D #52 : Edito

Lorsque la Russie a, durant les trois premiers jours de 2006, interrompu ses livraisons de gaz à l’Ukraine, les pays plus à l’Ouest se sont inquiétés des conséquences de ces coupures qui pouvaient les affecter. Le vent de panique qui a soufflé sur l’Europe de l’Ouest durant les quinze premiers jours de 2009, à l’occasion de la deuxième guerre du gaz russo-ukrainienne, a fait passer 2006 pour une répétition. 


L’Europe a pris alors véritablement conscience du degré de dépendance énergétique qui la lie désormais à la Russie, et va la lier plus fortement encore dans les années à venir compte tenu de l’épuisement des ressources européennes, de l’augmentation prévue de la demande et des engagements pris auprès de la Russie dans le cadre notamment du partenariat énergétique russo-européen, lancé en 2000. Durant ces crises, Moscou n’a eu de cesse de contre-argumenter, en particulier sur son propre degré de dépendance: la Russie serait plus à la merci de l’Europe en tant que fournisseur inquiet de la versatilité de son client que ne pourrait l’être l’Europe de la Russie, en tant que client lié par des contrats. A la fois en pourcentage (en 2006, l’Europe importait de Russie 44% de ses achats de gaz, mais la Russie exportait vers l’Europe 67% de ses ventes de gaz) et du fait de l’expérience historique (l’Europe n’a jamais eu à se plaindre de la fiabilité de son fournisseur depuis 1972 et les premiers pas du partenariat énergétique soviéto-européen). Mais, malgré les discours apaisants de Vladimir Poutine, ces crises ont terni l’image de la Russie auprès d’une Europe brutalement déniaisée.

Peu nombreux ont été, toutefois, ceux qui se sont alors (ou s’étaient auparavant) émus des coupures de livraisons énergétiques imposées assez régulièrement depuis quinze ans aux Baltes et autres Ukrainiens, dès avant l’indépendance, puis tout au long des années 1990, au gré des fluctuations des relations bilatérales entre le géant pétrolier et gazier russe (2e producteur mondial de pétrole, premier producteur et exportateur mondial de gaz) et ses interlocuteurs centre et est-européens. En moyenne, les pays d’Europe centrale et orientale et de l’ex-URSS sont évidemment bien plus fortement dépendants (à la fois pour leur consommation et pour les recettes du transit) des fournitures d’hydrocarbures et d’électricité russes que les pays plus à l’Ouest. Sans compter le rôle joué par la Russie dans les installations énergétiques nationales. En janvier 2009, pendant que les capitales ouest-européennes glosaient sur les dangers de leur dépendance, ce sont ces pays qui ont eu froid.
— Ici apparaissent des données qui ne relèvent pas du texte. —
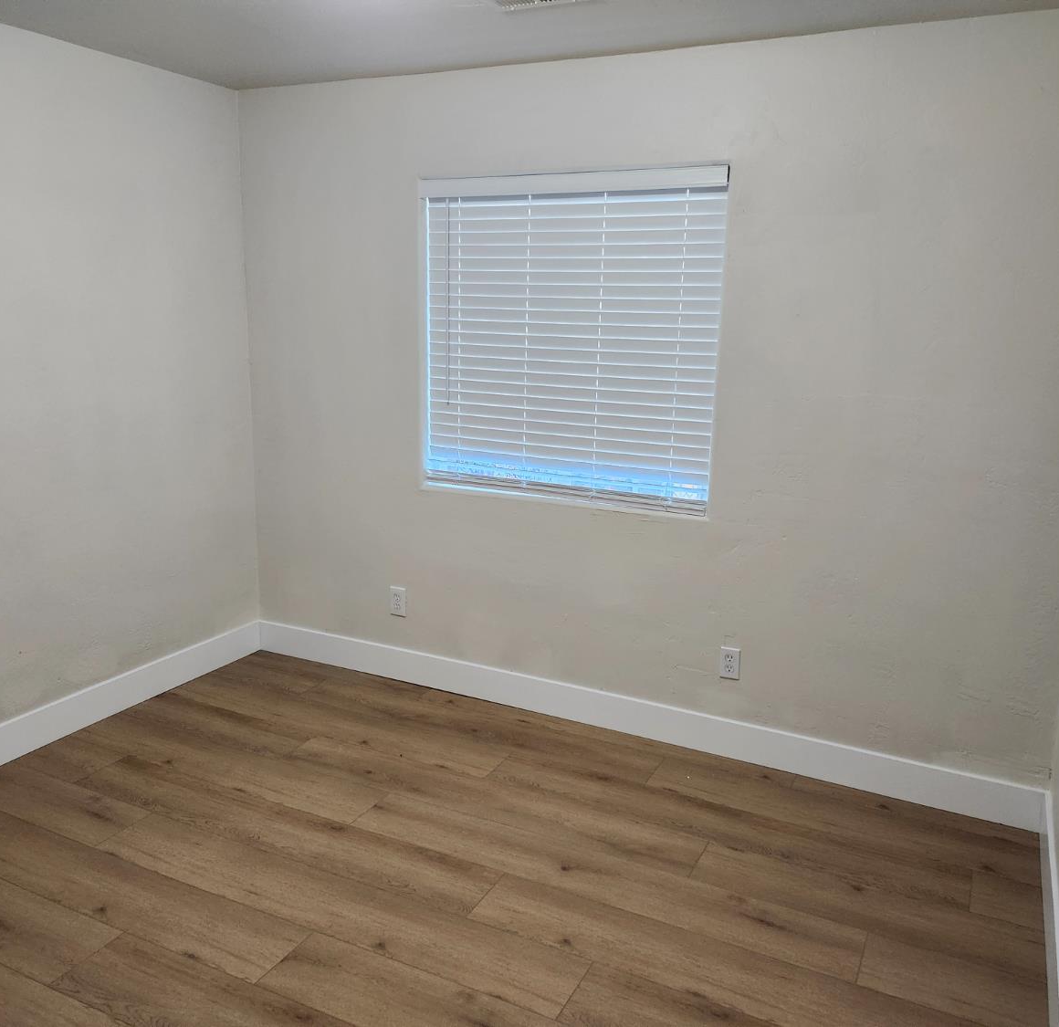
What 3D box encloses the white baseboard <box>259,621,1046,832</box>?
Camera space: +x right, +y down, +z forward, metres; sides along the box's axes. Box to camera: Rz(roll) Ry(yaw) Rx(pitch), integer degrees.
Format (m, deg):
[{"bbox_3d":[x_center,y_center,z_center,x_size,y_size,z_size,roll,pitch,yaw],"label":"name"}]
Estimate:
[{"bbox_3d":[0.181,0.758,3.574,3.236,0.150,0.018,7,14,26],"label":"white baseboard"}]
A la mi-août 2009, le président russe Dmitri Medvedev a reproché à son homologue ukrainien de mener une politique anti-russe. Les médias européens ont aussitôt agité le spectre d’un nouveau conflit gazier pour l’hiver à venir. Puis, le 2 septembre, le Commissaire européen à l’énergie, le Letton Andris Piebalgs s’est demandé devant le Parlement européen: «Les fournitures sont-elles garanties pour cet hiver? Oui, nous allons survivre». Ouf !

Regard sur l’Est a néanmoins souhaité en savoir un peu plus sur la posture, les inquiétudes et la stratégie de ces pays de «l’entre-deux énergétique européen»: où en sont-ils dans leur relation énergétique à la Russie? Quelle carte tentent-ils de jouer dans ce domaine? Quels sont leurs craintes et leurs desseins? Indéniablement, la Russie reste pour eux un incontournable partenaire énergétique, quels que soient les différends, notamment historiques, ou le pragmatisme de façade.